Filed under: Food,Spasmodic Dysphonia — Janice @ 1:15 am

People give me a funny look when I tell them I am going to get Botox. The assumption is, almost universally, that I am going to get Botox for wrinkles in my face. Even people that know me and know that I have voice problems and know the Botox is the accepted medical practice have WRINKLES pop into their head before anything else. But it was for the voice and I made the trip to see Dr. Simpson today. And, no, there was none left over that he could pop into my forehead or crow’s feet (people always ask that, too.).
Again, I’ll tell the whole story one of these days in the blog, but I have spasmodic dysphonia, but I have had a reasonably good voice for the last couple of years. It is an effort to talk, however, and I am trying Botox again to see how much ease it might give me. I have given people the analogy (I love analogies) of walking through a swimming pool. One person has to walk the length of a swimming pool  . . . wait, let’s make it the width, we wouldn’t want them to drown in the deep end . . . the width of a swimming pool. Another person is going to race them alongside the pool, out of the water. Who wins? Sure, you CAN walk in water, but it is a struggle and takes effort and it isn’t the easiest or fastest or most comfortable way to get somewhere. That is how my spasmodic dysphonia feels. Lots of effort.

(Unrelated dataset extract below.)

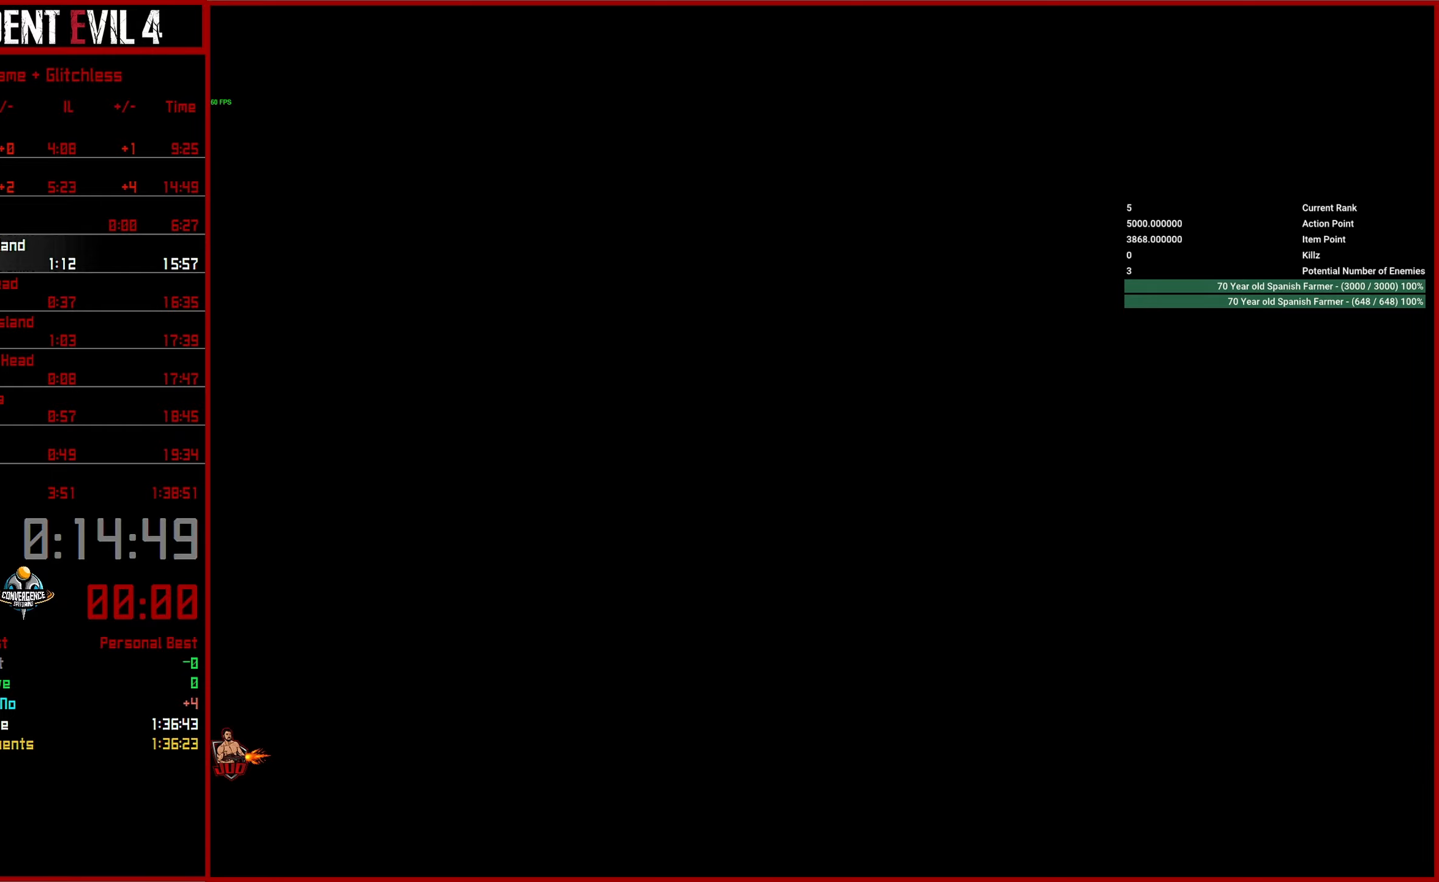
{"buttons": [], "left_stick": "center", "right_stick": "center", "button_events": []}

Dr. Blake Simpson is my otolaryngologist and he teaches at the UT Med School in San Antonio. I never quite understood what the deal was today, but it was a trade show and educational seminar for ENTs. They had meetings and seminars, but my part was in a small conference room at the Gunter Hotel where they had tables set up with the latest and greatest advances for ENTs. Dr. Simpson was demonstrating his techniques of administering Botox for the visiting physicians (some were from Mexico, I don’t know about the others, but it wasn’t just local).

I met a lovely woman from Corpus Christi in the lobby/waiting area, Mrs. Munoz. She has had Botox treatments for just the last four years since she had a growth removed from her larynx. She had gone a year since her last dose and was very soft-spoken and strained. We discussed our luck with Botox and she was surprised that I have my shots administered down the throat. She has hers “stuck” in through the outside of the neck. I was surprised to hear that because Dr. Simpson practically pioneered (or maybe he DID pioneer) down the throat and thinks it is much better. I asked and he said that some people gag so badly that they can’t do it the way I have it.

So they called me in for the demonstration and in this highly sophisticated medical gathering, they had stacked three hotel chairs on each other for me to sit on. Not quite the medical facility I am used to! And where Dr. Simpson usually has a resident working with him to hold and direct the scope, this time he took a volunteer from the audience! Yikes. I THINK the guy was a doctor. Maybe I should have asked for credentials. Dr. Simpson introduced me with the anonymous name “J,” which seemed so silly to me. Is there a reason I need to have my identity hidden? I guess medical people are so used to all the HIPPA rules they are careful.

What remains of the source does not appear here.